INSTRUCTIONS TO FOLLOW: Output exactly the lines from the first line of the records below through the line containing "Lambat, Gelondongan Kayu dan", both included, leaving out any pictures.

DATASET:
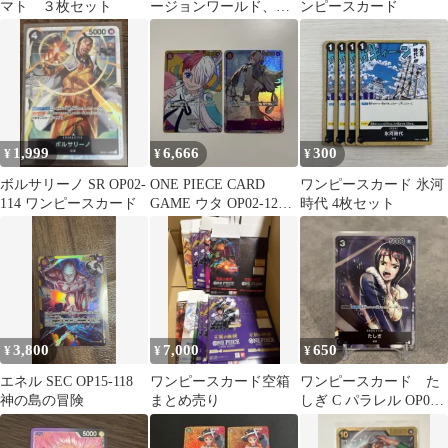
マト ３枚セット
ージョンワールド、名
ンピースカード
探偵コナンプラスチッ
クケース11
1,999
6,666
300
¥
¥
¥
ボルサリーノ SR OP02-
ONE PIECE CARD
ワンピースカード 氷河
114 ワンピースカード
GAME ウタ OP02-120
時代 4枚セット
SEC パラレル
3,800
7,000
650
¥
¥
¥
エネル SEC OP15-118
ワンピースカード空箱
ワンピースカード た
神の島の冒険
まとめ売り
しぎ C パラレル OP02-
105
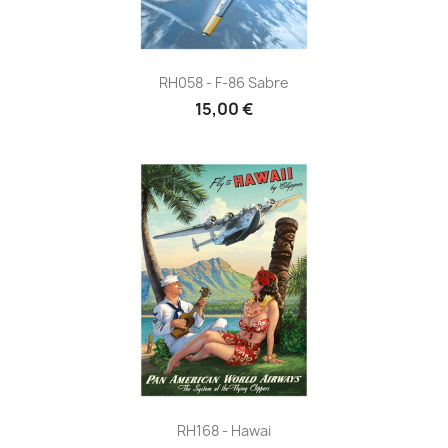
RH058 - F-86 Sabre
15,00 €
RH168 - Hawai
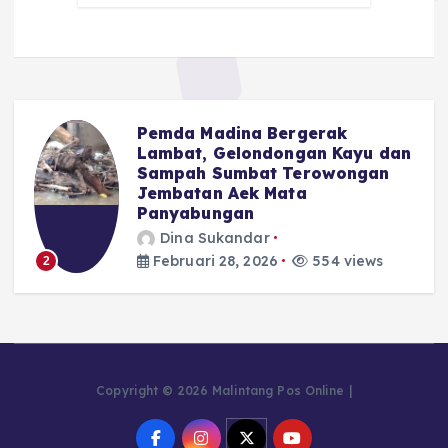
Pemda Madina Bergerak
u
Lambat, Gelondongan Kayu dan
Sampah Sumbat Terowongan
Jembatan Aek Mata
Panyabungan
Dina Sukandar
Februari 28, 2026
554 views
2
Copyright © 2026 Malintang Pos Online |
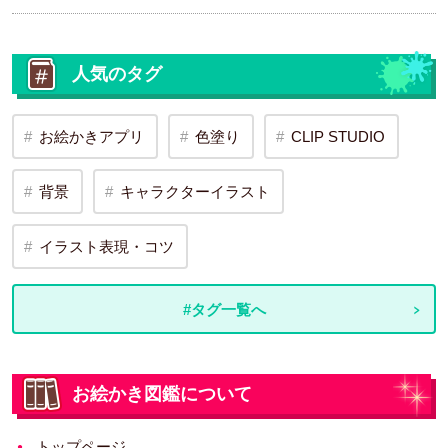
人気のタグ
お絵かきアプリ
色塗り
CLIP STUDIO
背景
キャラクターイラスト
イラスト表現・コツ
#タグ一覧へ
お絵かき図鑑について
トップページ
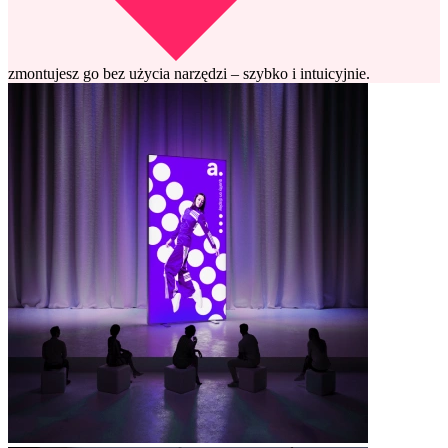
zmontujesz go bez użycia narzędzi – szybko i intuicyjnie.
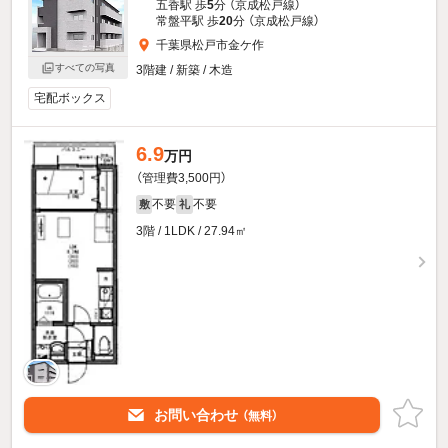
五香駅 歩
5
分 （京成松戸線）
常盤平駅 歩
20
分 （京成松戸線）
千葉県松戸市金ケ作
すべての写真
3階建 / 新築 / 木造
宅配ボックス
6.9
万円
（管理費3,500円）
不要
不要
敷
礼
3階 / 1LDK / 27.94㎡
お問い合わせ
（無料）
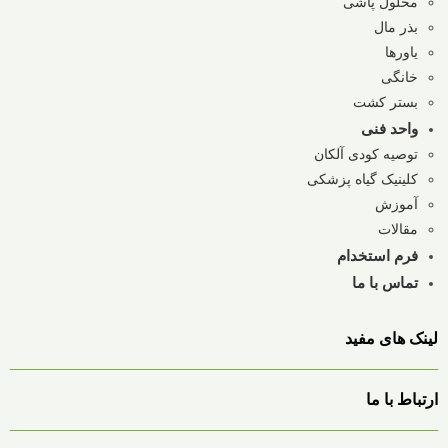
محلول پاشی
بذر مال
یاورها
خانگی
بستر کشت
واحد فنی
توصیه کودی آلکان
کلینیک گیاه پزشکی
آموزش
مقالات
فرم استخدام
تماس با ما
لینک های مفید
ارتباط با ما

ANSWER BOX:
マト ３枚セット
ージョンワールド、名
ンピースカード
探偵コナンプラスチッ
クケース11
1,999
6,666
300
¥
¥
¥
ボルサリーノ SR OP02-
ONE PIECE CARD
ワンピースカード 氷河
114 ワンピースカード
GAME ウタ OP02-120
時代 4枚セット
SEC パラレル
3,800
7,000
650
¥
¥
¥
エネル SEC OP15-118
ワンピースカード空箱
ワンピースカード た
神の島の冒険
まとめ売り
しぎ C パラレル OP02-
105
RH058 - F-86 Sabre
15,00 €
RH168 - Hawai
Pemda Madina Bergerak
u
Lambat, Gelondongan Kayu dan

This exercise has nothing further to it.